ASSIGNMENT
Find every line in the records below that contains the word "However" and copy each of those lines in full.

--------------------------------------------------

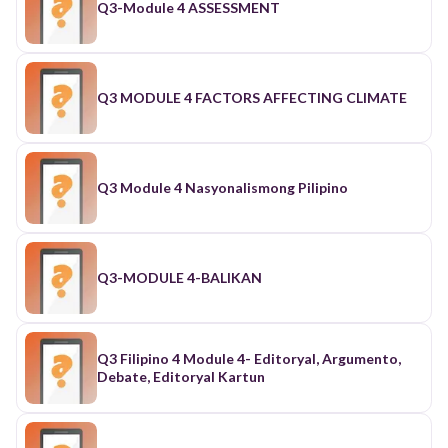
Q3-Module 4 ASSESSMENT
Q3 MODULE 4 FACTORS AFFECTING CLIMATE
Q3 Module 4 Nasyonalismong Pilipino
Q3-MODULE 4-BALIKAN
Q3 Filipino 4 Module 4- Editoryal, Argumento,
Debate, Editoryal Kartun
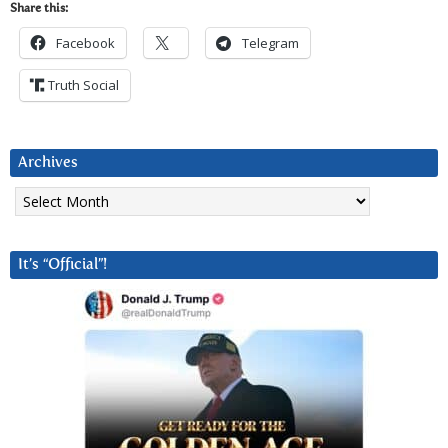
Share this:
Facebook
Telegram
Truth Social
Archives
Archives
It’s “Official”!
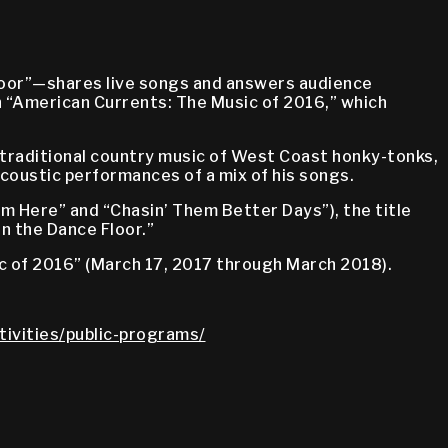
loor”—shares live songs and answers audience
n “American Currents: The Music of 2016,” which
 traditional country music of West Coast honky-tonks,
 acoustic performances of a mix of his songs.
m Here” and “Chasin’ Them Better Days”), the title
n the Dance Floor.”
c of 2016” (March 17, 2017 through March 2018).
tivities/public-programs/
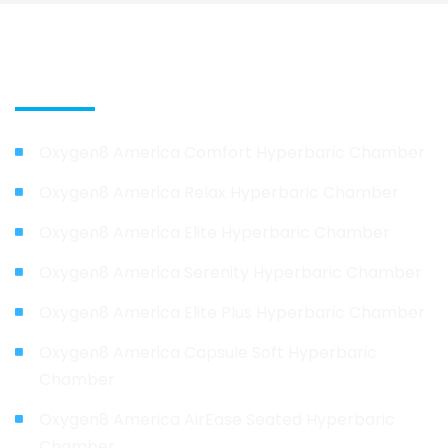
Our Products
Oxygen8 America Comfort Hyperbaric Chamber
Oxygen8 America Relax Hyperbaric Chamber
Oxygen8 America Elite Hyperbaric Chamber
Oxygen8 America Serenity Hyperbaric Chamber
Oxygen8 America Elite Plus Hyperbaric Chamber
Oxygen8 America Capsule Soft Hyperbaric
Chamber
Oxygen8 America AirEase Seated Hyperbaric
Chamber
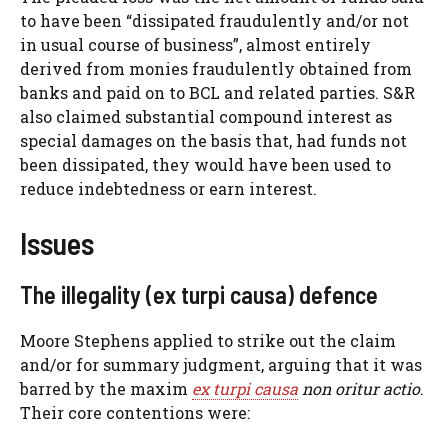
to have been “dissipated fraudulently and/or not
in usual course of business”, almost entirely
derived from monies fraudulently obtained from
banks and paid on to BCL and related parties. S&R
also claimed substantial compound interest as
special damages on the basis that, had funds not
been dissipated, they would have been used to
reduce indebtedness or earn interest.
Issues
The illegality (ex turpi causa) defence
Moore Stephens applied to strike out the claim
and/or for summary judgment, arguing that it was
barred by the maxim
ex turpi causa
non oritur actio
.
Their core contentions were:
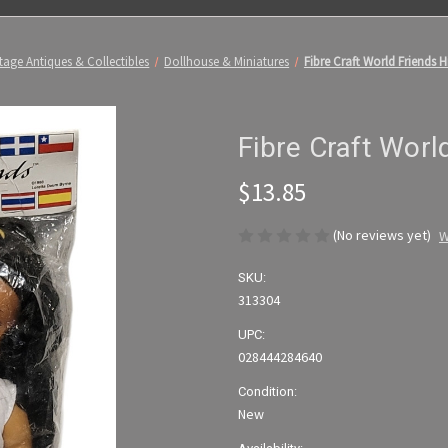
tage Antiques & Collectibles
Dollhouse & Miniatures
Fibre Craft World Friends H
Fibre Craft Worl
$13.85
(No reviews yet)
W
SKU:
313304
UPC:
028444284640
Condition:
New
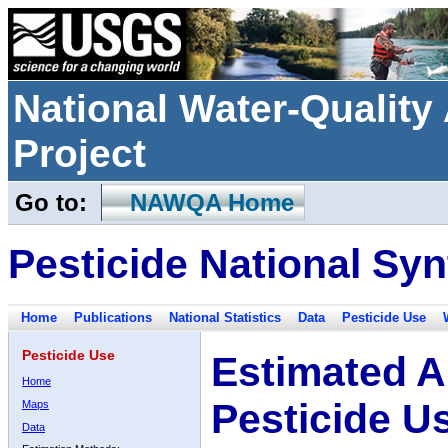
National Water-Qualit
Project
Go to:
NAWQA Home
Pesticide National Syn
Home
Publications
National Statistics
Data
Pesticide Use
Pesticide Use
Estimated A
Home
Pesticide U
Maps
Data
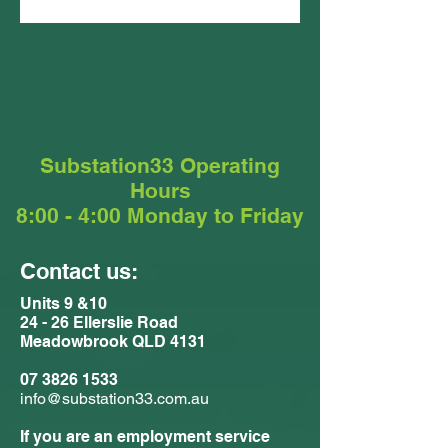
Substation33 Operating
Hours
8:00 - 4:00 Monday to Friday
Contact us:
Units 9 &10
24 - 26 Ellerslie Road
Meadowbrook QLD 4131
07 3826 1533
info@substation33.com.au
If you are an employment service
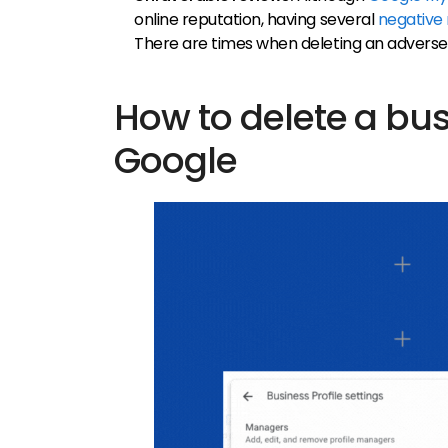
online reputation, having several
negative
There are times when deleting an adverse
How to delete a bus
Google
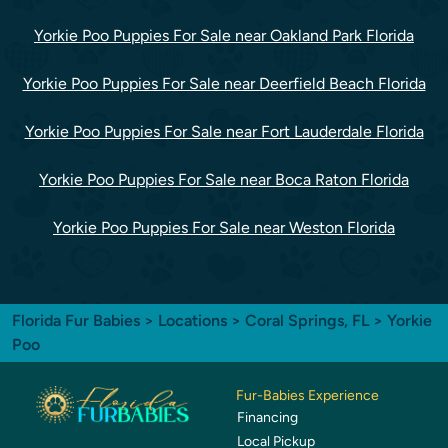
Yorkie Poo Puppies For Sale near Oakland Park Florida
Yorkie Poo Puppies For Sale near Deerfield Beach Florida
Yorkie Poo Puppies For Sale near Fort Lauderdale Florida
Yorkie Poo Puppies For Sale near Boca Raton Florida
Yorkie Poo Puppies For Sale near Weston Florida
Florida Fur Babies
>
Locations
>
Coral Springs, FL
> Yorkie
Poo
Fur-Babies Experience
Financing
Local Pickup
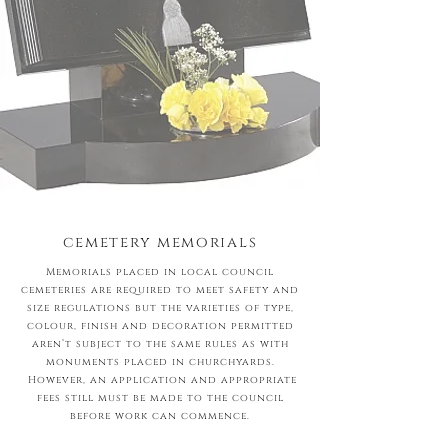
cemetery memorials
Memorials placed in local council
cemeteries are required to meet safety and
size regulations but the varieties of type,
colour, finish and decoration permitted
aren’t subject to the same rules as with
monuments placed in churchyards.
However, an application and appropriate
fees still must be made to the council
before work can commence.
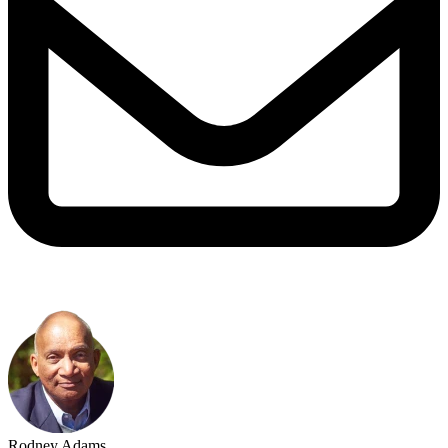
Rodney Adams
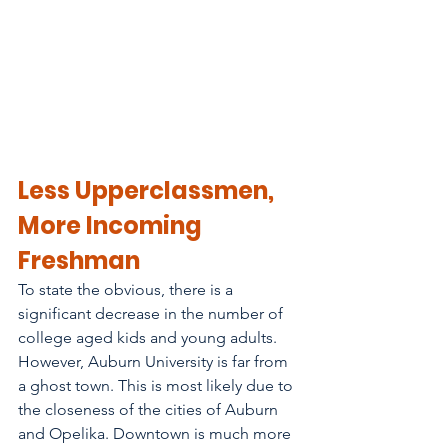
Less Upperclassmen, 
More Incoming 
Freshman
To state the obvious, there is a 
significant decrease in the number of 
college aged kids and young adults. 
However, Auburn University is far from 
a ghost town. This is most likely due to 
the closeness of the cities of Auburn 
and Opelika. Downtown is much more 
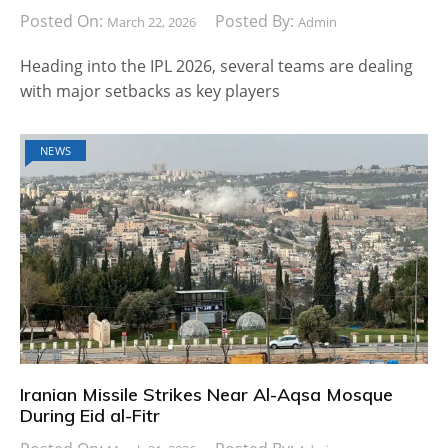
Posted On:
Posted By:
March 22, 2026
Admin
Heading into the IPL 2026, several teams are dealing
with major setbacks as key players
NEWS
Iranian Missile Strikes Near Al-Aqsa Mosque
During Eid al-Fitr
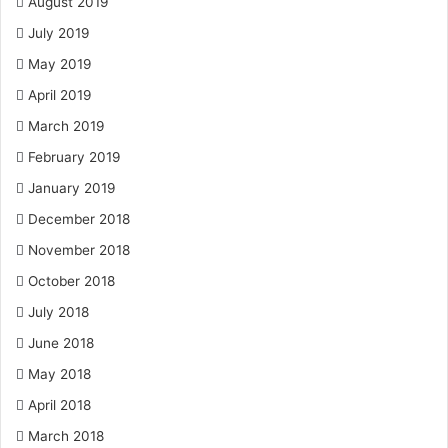
August 2019
July 2019
May 2019
April 2019
March 2019
February 2019
January 2019
December 2018
November 2018
October 2018
July 2018
June 2018
May 2018
April 2018
March 2018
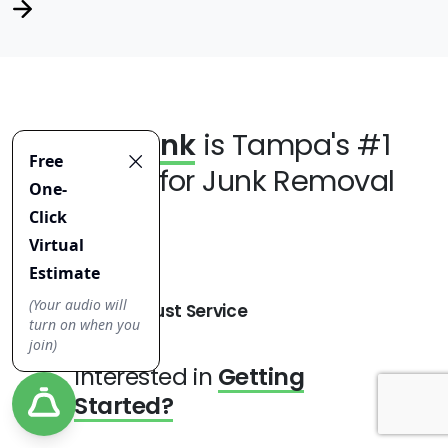
Jiffy Junk
is Tampa's #1
Choice for Junk Removal
Robust Service
Interested in
Getting
Started?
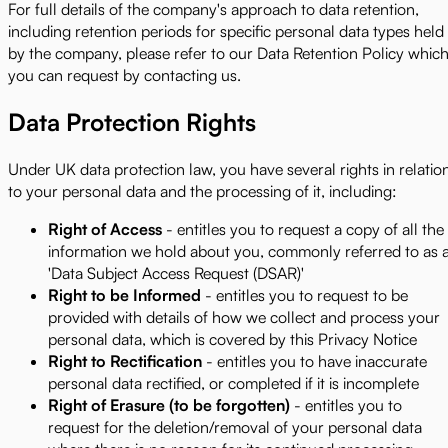
For full details of the company's approach to data retention,
including retention periods for specific personal data types held
by the company, please refer to our Data Retention Policy whic
you can request by contacting us.
Data Protection Rights
Under UK data protection law, you have several rights in relatio
to your personal data and the processing of it, including:
Right of Access
- entitles you to request a copy of all the
information we hold about you, commonly referred to as 
'Data Subject Access Request (DSAR)'
Right to be Informed
- entitles you to request to be
provided with details of how we collect and process your
personal data, which is covered by this Privacy Notice
Right to Rectification
- entitles you to have inaccurate
personal data rectified, or completed if it is incomplete
Right of Erasure (to be forgotten)
- entitles you to
request for the deletion/removal of your personal data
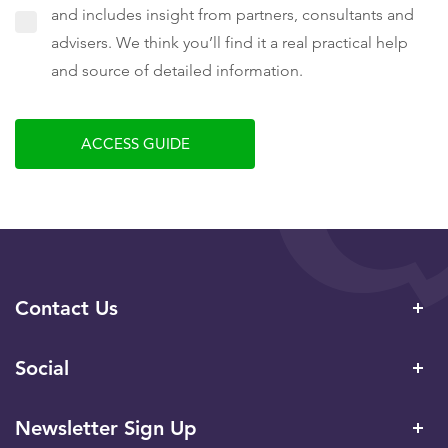
and includes insight from partners, consultants and
advisers. We think you’ll find it a real practical help
and source of detailed information.
ACCESS GUIDE
Contact Us
Social
Newsletter Sign Up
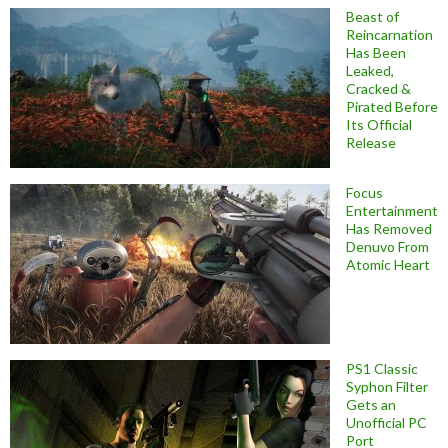
Beast of
Reincarnation
Has Been
Leaked,
Cracked &
Pirated Before
Its Official
Release
Focus
Entertainment
Has Removed
Denuvo From
Atomic Heart
PS1 Classic
Syphon Filter
Gets an
Unofficial PC
Port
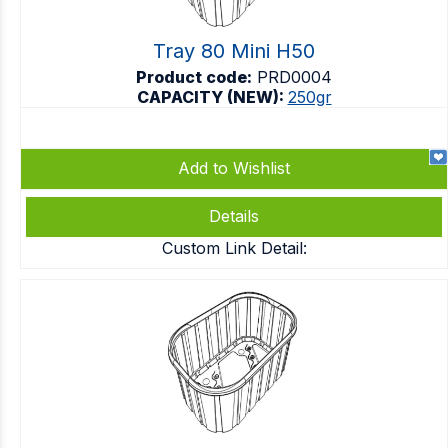
Tray 80 Mini H50
Product code:
PRD0004
CAPACITY (NEW):
250gr
Add to Wishlist
Details
Custom Link Detail:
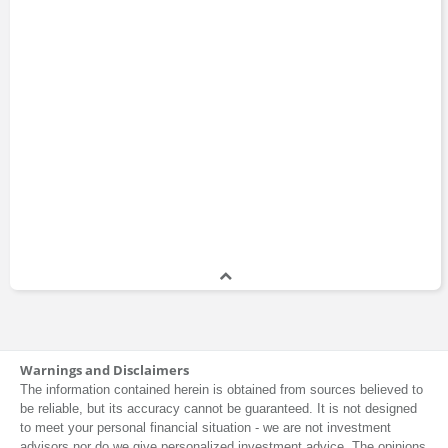
Warnings and Disclaimers
The information contained herein is obtained from sources believed to
be reliable, but its accuracy cannot be guaranteed. It is not designed
to meet your personal financial situation - we are not investment
advisors nor do we give personalized investment advice. The opinions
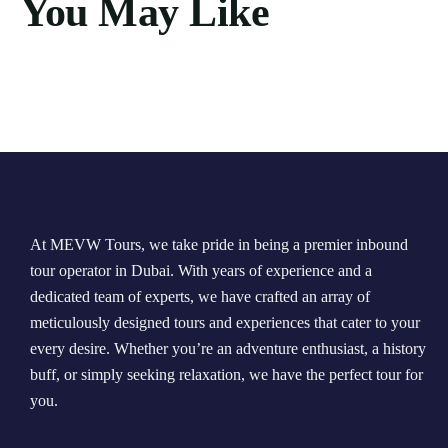
You May Like
At MEVW Tours, we take pride in being a premier inbound
tour operator in Dubai. With years of experience and a
dedicated team of experts, we have crafted an array of
meticulously designed tours and experiences that cater to your
every desire. Whether you’re an adventure enthusiast, a history
buff, or simply seeking relaxation, we have the perfect tour for
you.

--------------------------------------------------

YOUR SOLUTION
However, an application and appropriate
However, Auburn University is far from 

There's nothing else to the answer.